The elevator groaned, jolting as it descended past the third floor. I gripped the strap of my bag until my knuckles turned white. I wanted to grab him by his expensive lapels and tell him that I was the woman who had made his heart beat faster. I wanted to demand my necklace back, the only piece of my mother I had left.
But I remained silent. I was a coward in a gray hoodie. In this world, the Silver Butterfly was dead. There was only the girl from 4B and the billionaire who owned the sky.
The doors finally hissed open in the lobby. Silas stepped out before they were even fully open, his stride long and purposeful. He didn't look back. He didn't offer a polite nod. He simply vanished toward the glass front doors where a black Town Car was idling, the driver already holding the door open for his king.

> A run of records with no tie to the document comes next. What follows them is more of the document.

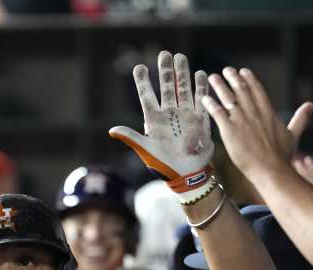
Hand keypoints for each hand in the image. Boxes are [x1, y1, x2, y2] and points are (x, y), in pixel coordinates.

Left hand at [110, 51, 213, 199]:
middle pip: (166, 87)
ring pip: (183, 88)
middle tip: (164, 54)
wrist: (187, 174)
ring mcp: (185, 114)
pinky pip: (200, 99)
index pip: (146, 95)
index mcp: (154, 119)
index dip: (143, 81)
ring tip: (180, 57)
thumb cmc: (164, 164)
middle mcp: (169, 113)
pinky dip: (200, 87)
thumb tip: (111, 130)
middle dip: (166, 70)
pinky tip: (200, 74)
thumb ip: (131, 137)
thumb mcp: (146, 150)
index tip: (139, 67)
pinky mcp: (200, 119)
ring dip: (182, 73)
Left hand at [200, 66, 312, 180]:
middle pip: (241, 90)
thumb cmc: (282, 156)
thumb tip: (311, 105)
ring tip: (213, 77)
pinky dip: (211, 105)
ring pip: (228, 98)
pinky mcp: (230, 131)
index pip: (257, 90)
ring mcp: (241, 121)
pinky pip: (218, 114)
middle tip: (226, 70)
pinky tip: (205, 98)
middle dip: (233, 78)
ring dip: (220, 86)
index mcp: (268, 112)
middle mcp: (254, 113)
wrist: (271, 170)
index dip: (249, 79)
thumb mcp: (293, 134)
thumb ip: (301, 118)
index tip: (243, 71)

I stood in the elevator for a long moment after he left, my legs shaking so hard I had to lean against the wall for support. The rejection shouldn't have hurt this much, but the coldness in his eyes had left a new, raw bruise on my soul.
"Focus, Elara," I muttered to the empty car. "Dad. The hospital. That's all that matters."

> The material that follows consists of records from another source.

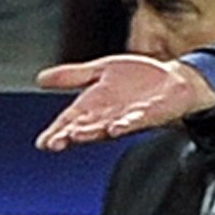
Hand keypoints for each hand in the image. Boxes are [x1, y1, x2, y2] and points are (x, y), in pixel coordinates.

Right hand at [35, 54, 214, 150]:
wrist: (174, 79)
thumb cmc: (137, 79)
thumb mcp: (100, 71)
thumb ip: (73, 76)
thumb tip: (39, 79)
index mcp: (94, 107)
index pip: (70, 122)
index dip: (56, 132)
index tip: (43, 143)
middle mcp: (109, 116)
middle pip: (86, 128)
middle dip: (70, 135)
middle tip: (55, 142)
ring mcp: (130, 117)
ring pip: (109, 127)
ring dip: (94, 132)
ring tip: (78, 135)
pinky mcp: (152, 113)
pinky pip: (138, 120)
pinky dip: (127, 123)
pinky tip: (117, 128)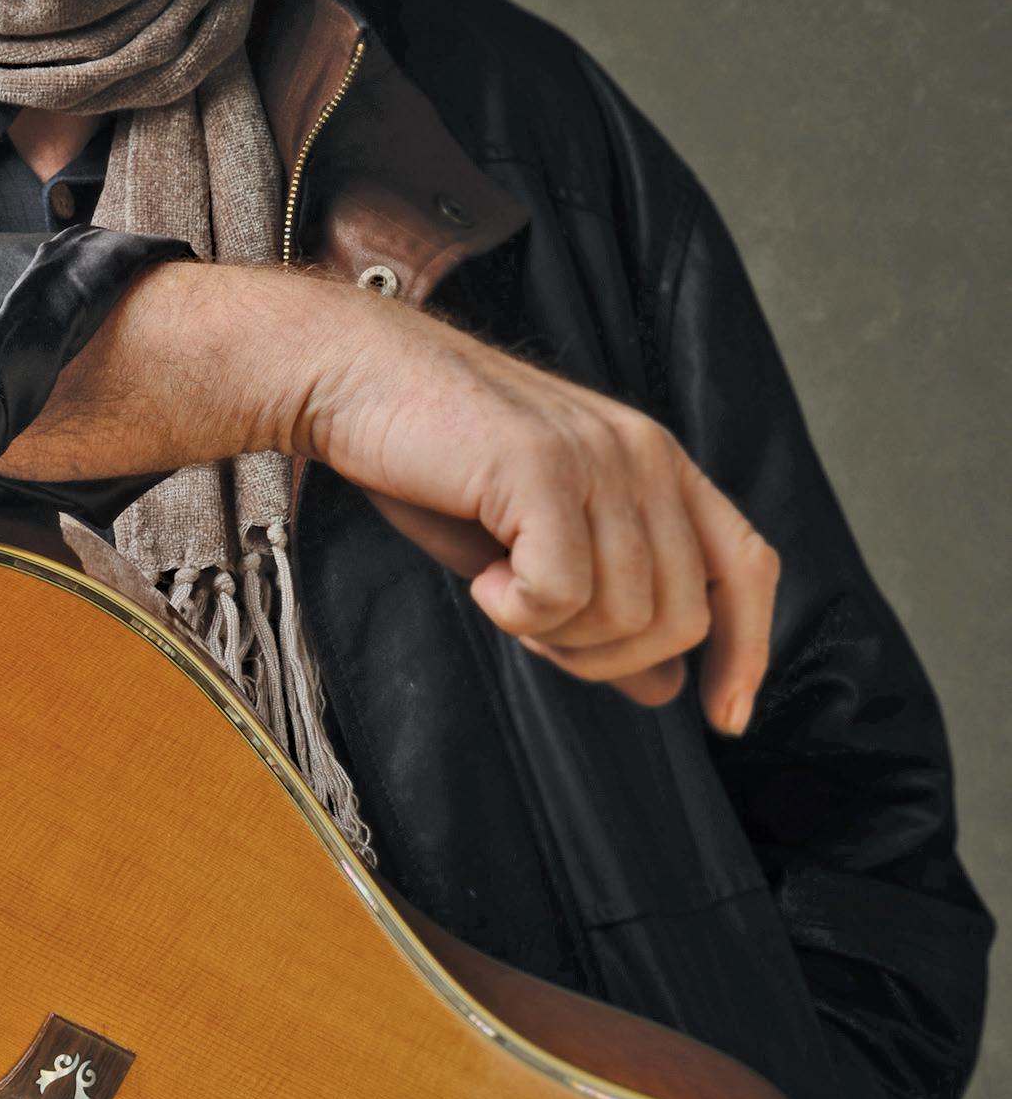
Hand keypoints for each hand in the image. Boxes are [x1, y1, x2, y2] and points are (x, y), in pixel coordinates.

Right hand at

I reached into my bag, feeling for my phone to check if the nurse had called with an update on his vitals.
My hand met empty space.
I froze. I dug deeper, my heart skipping a beat. I checked the side pockets, the bottom of the bag, even the hood of my sweater.
Nothing.
Panic, cold and sharp, surged through my veins. I replayed the previous night in my head. The rush to change... the fear of being caught... the moment I had slipped into his private study to find a way out when the main doors were blocked.
I had set it down. On his heavy, mahogany side table, right next to a crystal decanter. I had put it there to adjust my mask before I bolted for the door.
My phone. My only connection to my father. The only way the doctors could reach me was if his heart finally gave out.
It was sitting in the penthouse of the one man who looked at me like I was nothing.